Я должен был развернуться. Взлететь и как минимум броситься прямо на скалы, но ничего не произошло. Кроме того что ярость стала безграничной и абсолютной, особенно когда он произнес:
– Воссоединишься со своей Лаурой.
То, что у меня происходит обратный оборот, я понял, лишь когда рывком шагнул к не успевшей даже толком удивиться твари. Кроунгард вскочил, но удар в солнечное сплетение, который предназначался мне, пришелся аккурат в чешую. Следующий обманный удар я блокировал, а потом впечатал кулак прямо в черное от злобы лицо. Снова. Снова. И снова. По-звериному впиваясь в шею пальцами, сжимая их все сильнее, до хруста.
– Ферн Ландерстерг! – отрезвил меня не столько голос Роудхорна за моей спиной, сколько выпученные глаза Кроунгарда.
Я разжал руку, и он, пошатнувшись, повалился в снег.
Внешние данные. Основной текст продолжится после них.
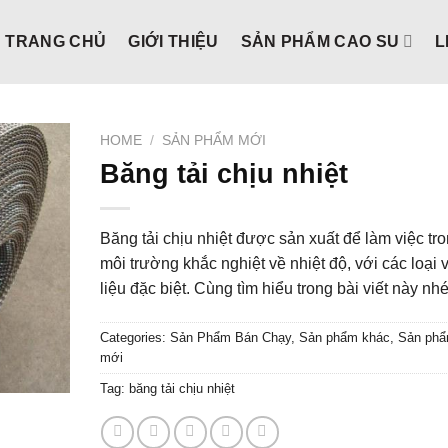
TRANG CHỦ
GIỚI THIỆU
SẢN PHẨM CAO SU
L
HOME
/
SẢN PHẨM MỚI
Băng tải chịu nhiệt
Băng tải chịu nhiệt được sản xuất để làm việc tr
môi trường khắc nghiệt về nhiệt độ, với các loại v
liệu đặc biệt. Cùng tìm hiểu trong bài viết này nh
Categories:
Sản Phẩm Bán Chạy
,
Sản phẩm khác
,
Sản ph
mới
Tag:
băng tải chịu nhiệt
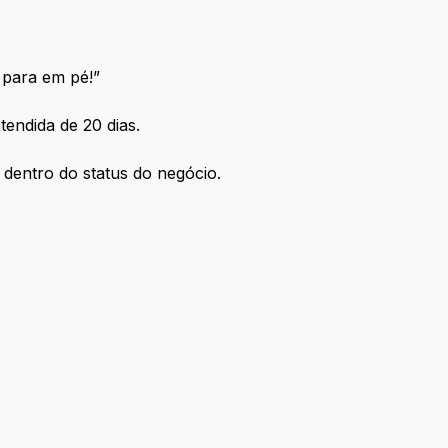
 para em pé!”
tendida de 20 dias.
 dentro do status do negócio.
Мне на плечи накинули плед, и я обернулся.
– Арестуйте его, – кивнул Роудхорну на даже не пытающегося подняться Кроунгарда. – Границы пустоши держите пока под контролем. А мне надо в больницу.
К ней.
Во флайсе время тянется так, что дракон то и дело порывается обернуться снова. Быстрее, быстрее, к ней! Я с трудом сдерживаю его силу, хотя сейчас как никогда с ним солидарен. В клинике нас, разумеется, уже встречают, мне предлагают осмотр, но одного взгляда на предлагающего хватает, чтобы тот мгновенно предложил проводить меня к Лауре. Я даже не морщусь, когда надеваю халат, хотя тело кажется сплошным синяком. Главное – она. Лаура сейчас наверняка в капсуле гибернации, но мне хватит того, чтобы на нее посмотреть. Я не смогу коснуться ее руки, но я смогу коснуться ее, когда она откроет глаза, и я больше никогда… никому… не позволю ей навредить.
Я влетаю в закрытое отделение Ардена, потом в палату и замираю.
Лаура не в гибернационной капсуле. Она подключена к аппаратам, как в резиденции, только в резиденции… она дышала сама.